Extract provided START
Date: 20090227
Docket: A-344-08
Citation: 2009 FCA 60
CORAM: DESJARDINS
J.A.
EVANS
J.A.
RYER
J.A.
BETWEEN:
GOFF CONSTRUCTION LIMITED
Appellant
and
HER MAJESTY THE QUEEN
Respondent
REASONS FOR JUDGMENT
RYER J.A.
[1]
This
appeal from a decision of the Tax Court of Canada (the Tax Court), Goff
Construction Ltd. v. Canada, 2008 TCC 322, by Mr. Justice Campbell Miller (the
Tax Court Judge), concerns the tax treatment of an amount received by the
appellant in settlement of a lawsuit framed in the tort of negligence.
The facts
[2]
The
facts are not in dispute. They can be summarized in the following manner.
[3]
A
third party (the purchaser) agreed to purchase some vacant land from the appellant provided that
the land could be re-zoned. The law firm that represented the purchaser
appealed the initial unfavourable re-zoning application to the Ontario
Municipal Board (the OMB). The appeal was unsuccessful and the OMB held the
purchaser and the appellant jointly and severally liable for costs in the
amount of $1.35 million.
Extract provided END
_What you will do:_
a. For each statement, say whether the tax appeal judgment supports it (yes or no), and quote the words of the judgment that decide it. (i) The purchaser's agreement to buy the land depended on the land being re-zoned. (ii) The appeal to the Ontario Municipal Board succeeded. (iii) The Ontario Municipal Board made only the purchaser liable for costs.
b. Write the next portion of the tax appeal judgment, picking up right after its last sentence.
The lines placed after the tax appeal judgment aren't needed.
Information supplied START
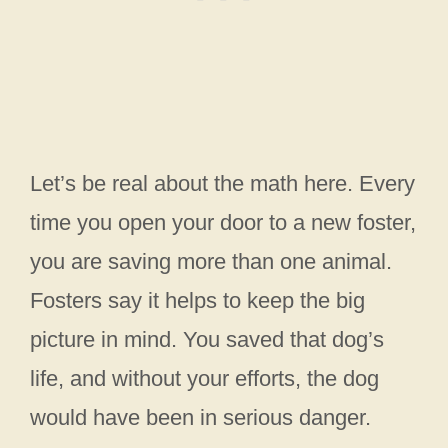
Let’s be real about the math here. Every
time you open your door to a new foster,
you are saving more than one animal.
Fosters say it helps to keep the big
picture in mind. You saved that dog’s
life, and without your efforts, the dog
would have been in serious danger.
Information supplied END
_Outputs by task:_
a.
(i) Yes: "agreed to purchase some vacant land from the appellant provided that the land could be re-zoned"
(ii) No: "The appeal was unsuccessful"
(iii) No: "held the purchaser and the appellant jointly and severally liable for costs in the amount of $1.35 million"

b.
[4]
The
appellant applied to the OMB to have the cost award against it reduced or
eliminated on the basis that it had no involvement in or control over the
initial OMB proceeding. The application was largely successful in that the OMB
reduced the cost award against the appellant to $135,000.
[5]
In
its 1992 to 1997 taxation years, the appellant deducted approximately $662,000
on account of the OMB cost award and expenses incurred in seeking the reduction
or elimination of the initial OMB cost award. These deductions were accepted by
the Minister of National Revenue.
[6]
In
1996, the appellant filed a claim in negligence against the law firm that
erroneously purported to represent it in the initial proceeding before the OMB.
[7]
In
1999, a settlement in the amount of $400,000 was reached between the law firm
and the appellant.
[8]
The
appellant did not include this settlement payment in computing its income for its
1999 taxation year. It claimed that the settlement payment was a non-taxable
capital receipt. The Minister of National Revenue reassessed the appellant for
its 1999 taxation year to include the settlement payment on the basis that it was
income from a business pursuant to subsection 9(1) of the Income Tax Act,
R.S.C. 1985, c. 1 (5th Supp.) (the Act).
[9]
The
appellant appealed to the Tax Court of Canada.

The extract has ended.